7        The procedural bar, however, “is not an ironclad rule” and in considering whether to apply it when the prior appeal was taken under Wis. Stat. Rule 809.32, we “pay close attention to whether the no merit procedures were in fact followed.”  Tillman, 2005 WI App 71, ¶20, 281 Wis. 2d at 168–169, 696 N.W.2d at 579–580.  Additionally, we “must consider whether that procedure, even if followed, carries a sufficient degree of confidence warranting the application of the procedural bar under the particular facts and circumstances of the case.”  Ibid.  Therefore, as we did in Tillman, we next consider whether to apply the procedural bar of Escalona–Naranjo to the issues now raised by Brown.

8        Brown’s first issue involves a prospective juror’s acquaintance with one of the investigating detectives.  In our order summarily affirming Brown’s judgment of conviction, we stated

The final issue addressed by the no–merit report is whether a challenge to the jury array lacks merit.  After reviewing the record, we agree with counsel’s conclusion that there is nothing to support an argument that there was anything improper about jury selection.  We agree with counsel that a challenge on this basis also lacks arguable merit.

Brown, No. 02–3201–CRNM, unpublished slip op. at 5.  Because we addressed jury selection in his direct appeal, Brown cannot relitigate the issue.  See State v.
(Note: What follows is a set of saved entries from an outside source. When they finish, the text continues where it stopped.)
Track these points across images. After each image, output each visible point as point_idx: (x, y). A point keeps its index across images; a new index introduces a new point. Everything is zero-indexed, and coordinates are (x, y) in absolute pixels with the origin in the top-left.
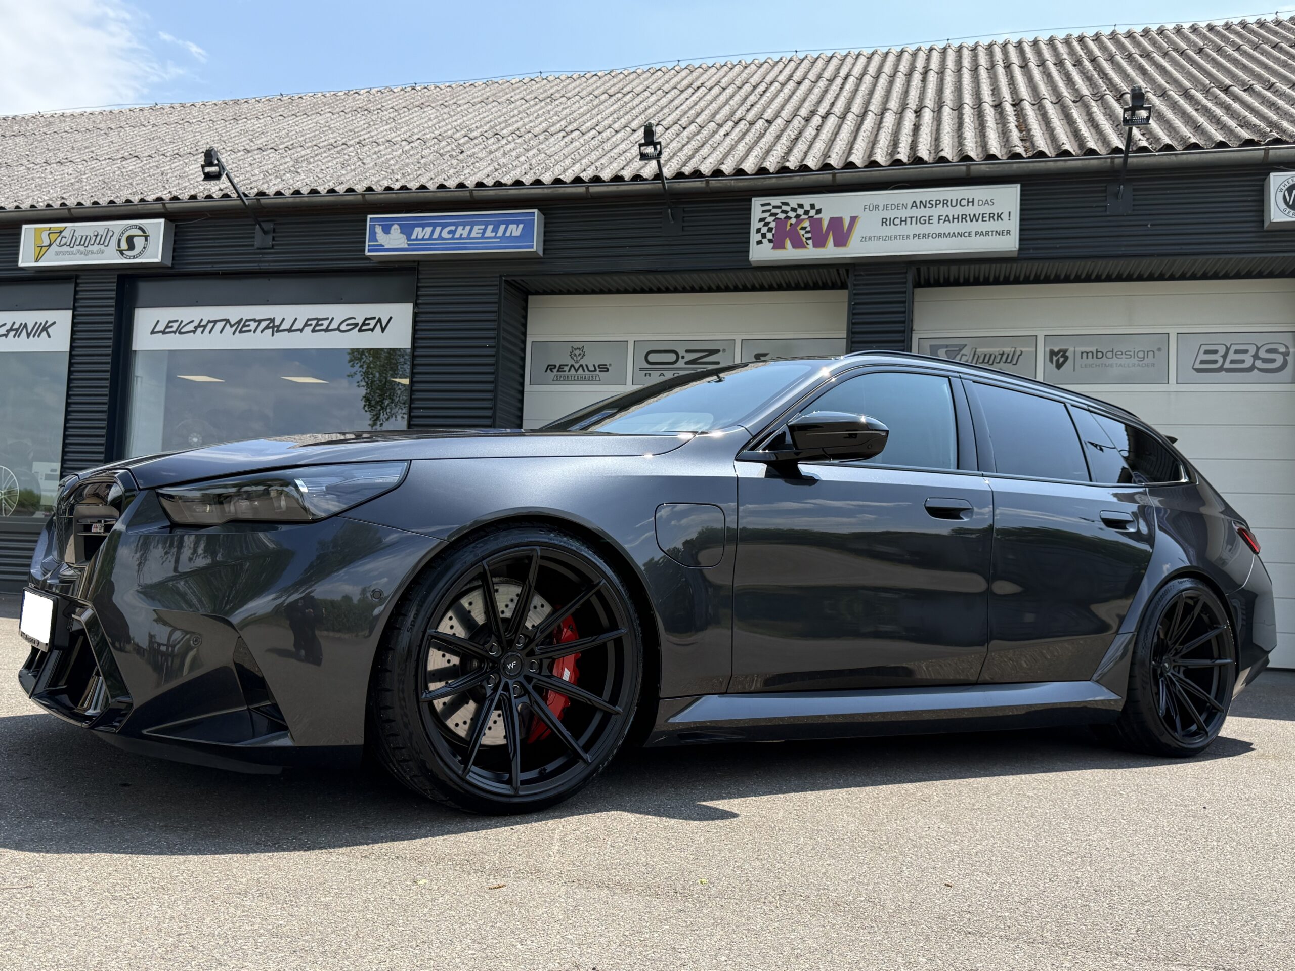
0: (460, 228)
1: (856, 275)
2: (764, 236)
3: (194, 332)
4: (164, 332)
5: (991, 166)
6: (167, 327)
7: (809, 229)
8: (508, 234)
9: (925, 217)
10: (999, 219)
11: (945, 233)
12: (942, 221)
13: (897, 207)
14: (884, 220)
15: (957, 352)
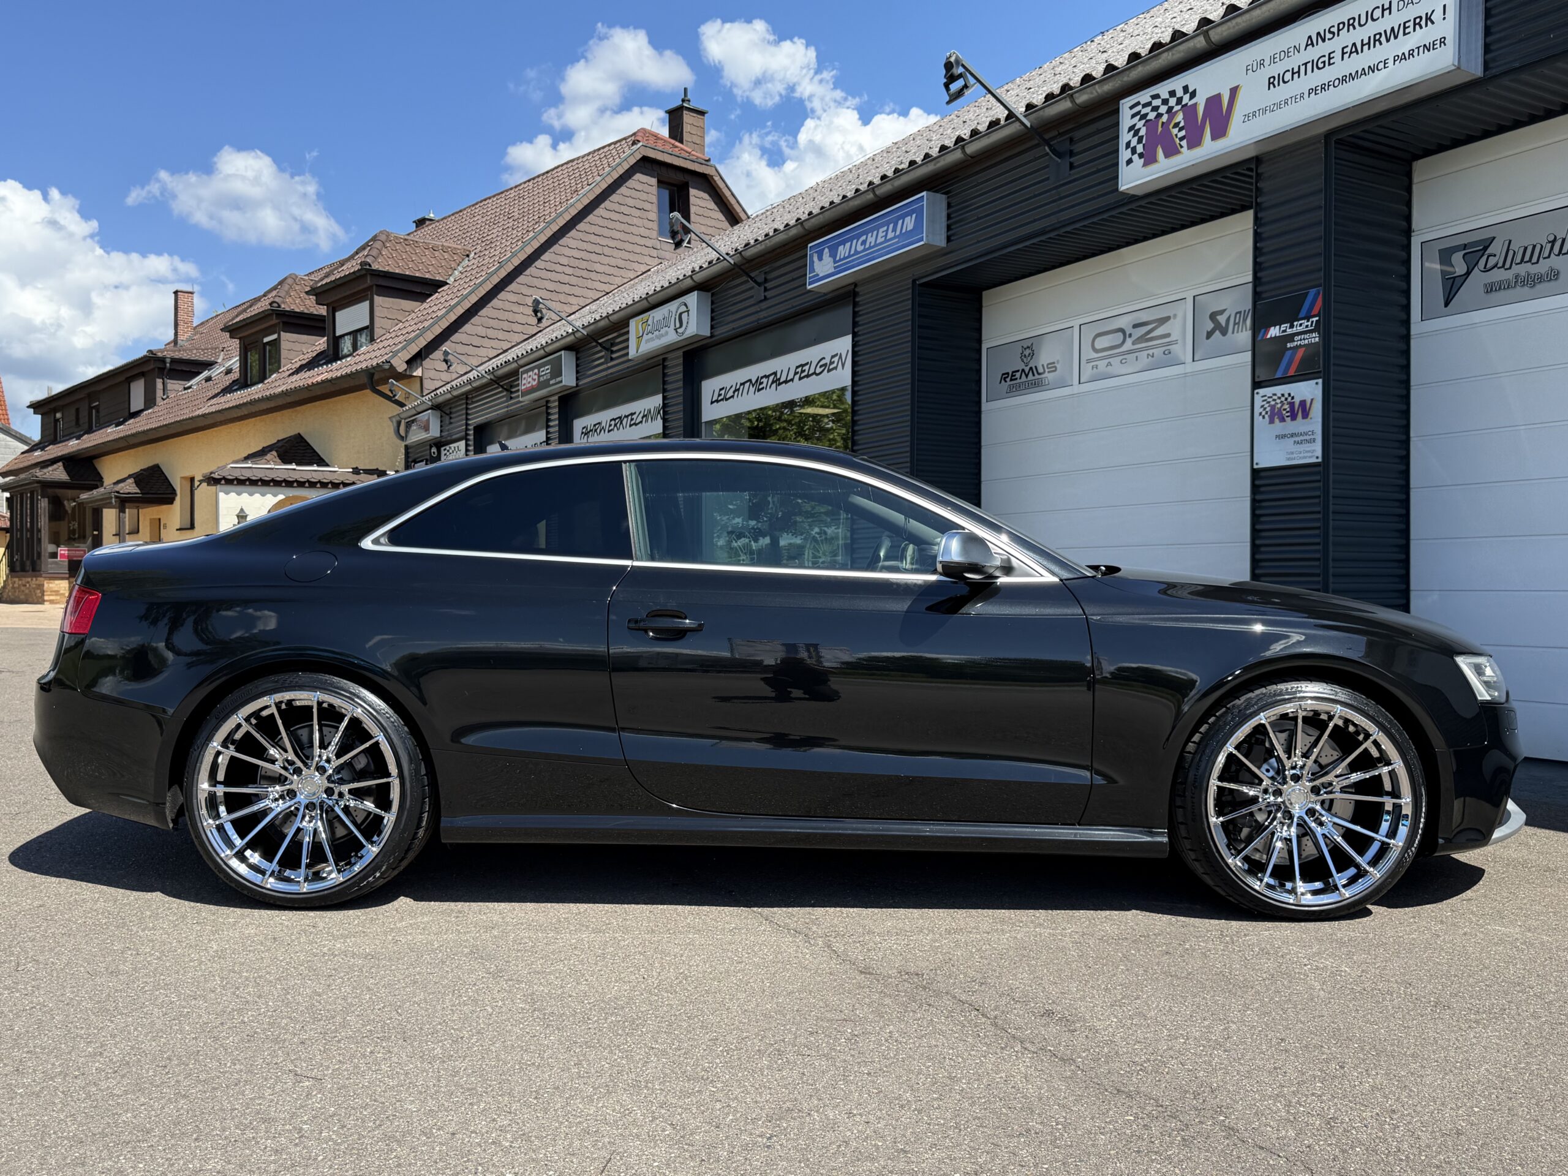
0: (870, 235)
2: (1134, 151)
3: (732, 397)
4: (717, 401)
6: (720, 395)
7: (1182, 124)
8: (904, 231)
9: (1324, 56)
10: (1429, 23)
11: (1351, 74)
12: (1347, 55)
13: (1287, 53)
14: (1272, 80)
15: (1481, 253)
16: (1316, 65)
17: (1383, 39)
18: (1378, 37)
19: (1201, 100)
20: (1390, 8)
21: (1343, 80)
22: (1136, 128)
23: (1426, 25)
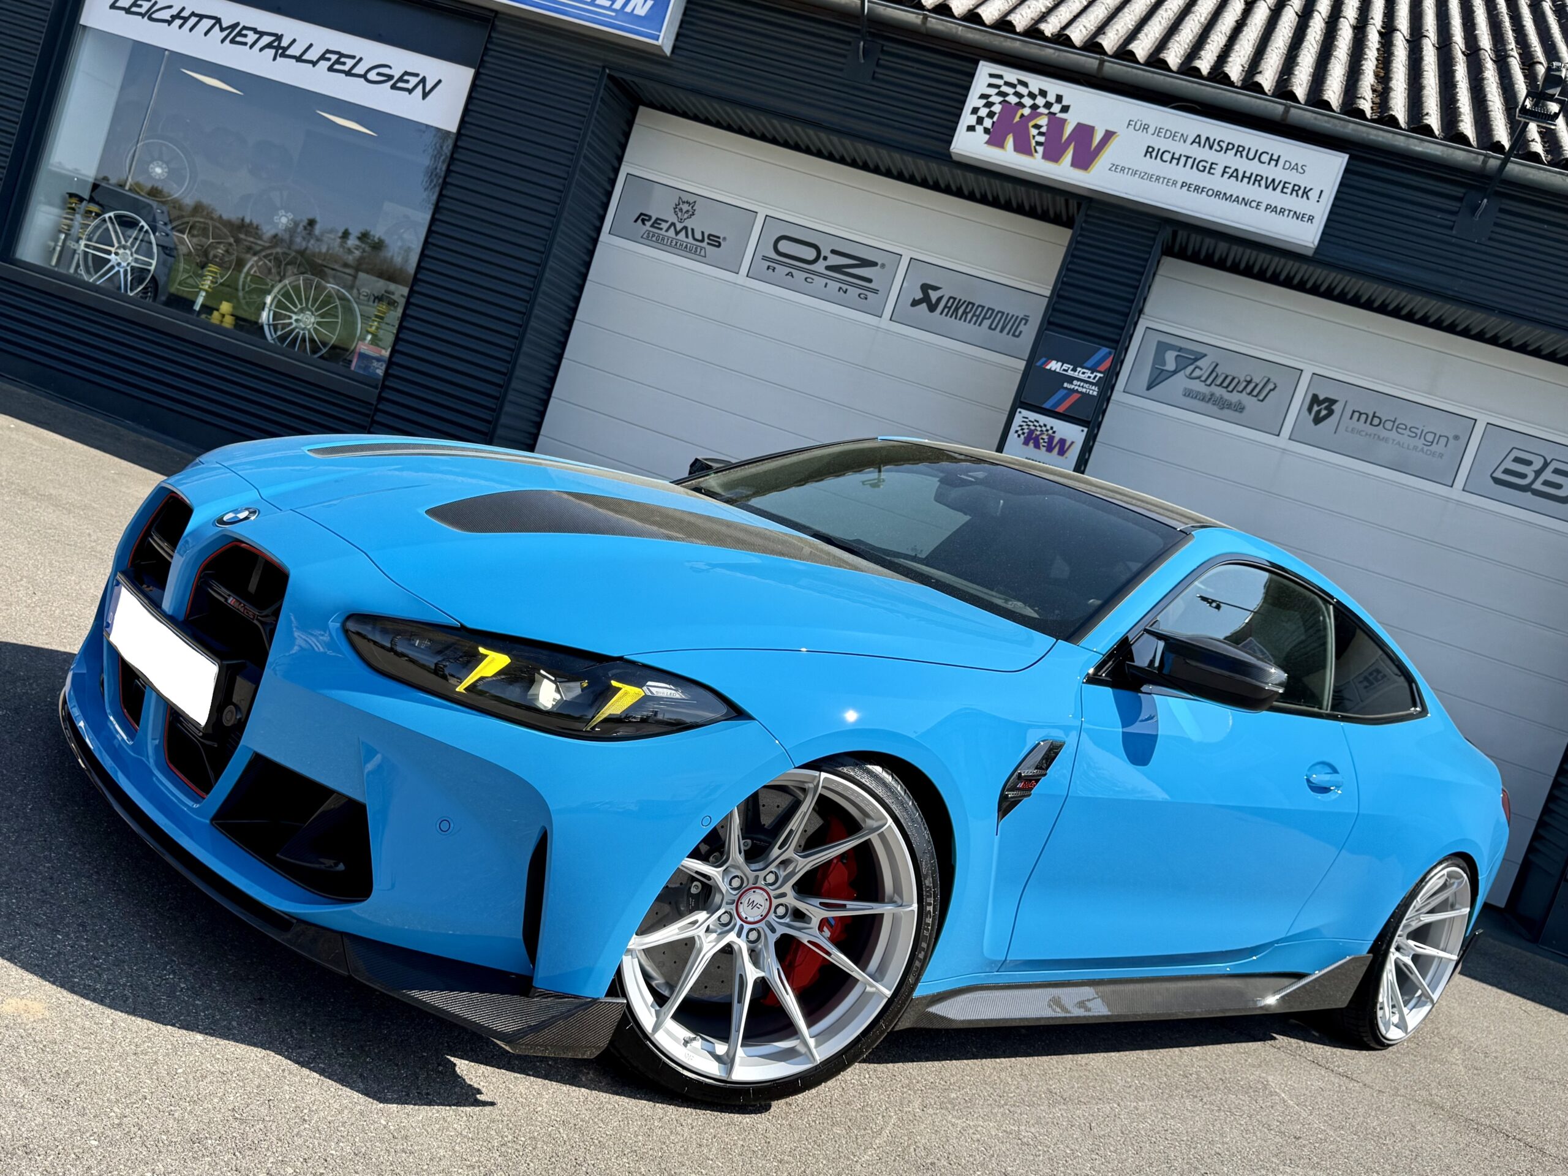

Witkowski, 163 Wis. 2d 985, 990, 473 N.W.2d 512, 514 (Ct. App. 1991) (“A matter once litigated may not be relitigated in a subsequent postconviction proceeding no matter how artfully the defendant may rephrase the issue.”).

9        We next consider Brown’s contention that his trial attorney was ineffective for not objecting to the State’s request that a detective be present throughout the trial when other witnesses were excluded under Wis. Stat. § 906.15.  A defendant claiming the denial of effective assistance of counsel must establish both that counsel’s performance was deficient and that the defendant was prejudiced by the deficient performance.  Strickland v. Washington, 466 U.S. 668, 687 (1984).  If an objection would have been overruled, the failure to voice the objection does not constitute deficient performance.  See State v. Traylor, 170 Wis.  2d 393, 405, 489 N.W.2d 626, 631 (Ct. App. 1992).

10      The detective’s presence at counsel table during trial was authorized by Wis. Stat. § 906.15(2)(c) (A witness exclusion order does not authorize the exclusion of “[a] person whose presence is shown by a party to be essential to the presentation of the party’s cause.”).  If Brown’s trial attorney had objected to the State’s request that a detective be allowed to sit at counsel table to assist in the prosecution, the objection would have been overruled.  Therefore, Brown’s trial attorney was not ineffective.

            By the Court.—Order affirmed.

            This opinion will not be published.  See Wis. Stat. Rule 809.23(1)(b)5. (2005–06).

 


 



[1]  All references to the Wisconsin Statutes are to the 2005–06 version unless otherwise noted.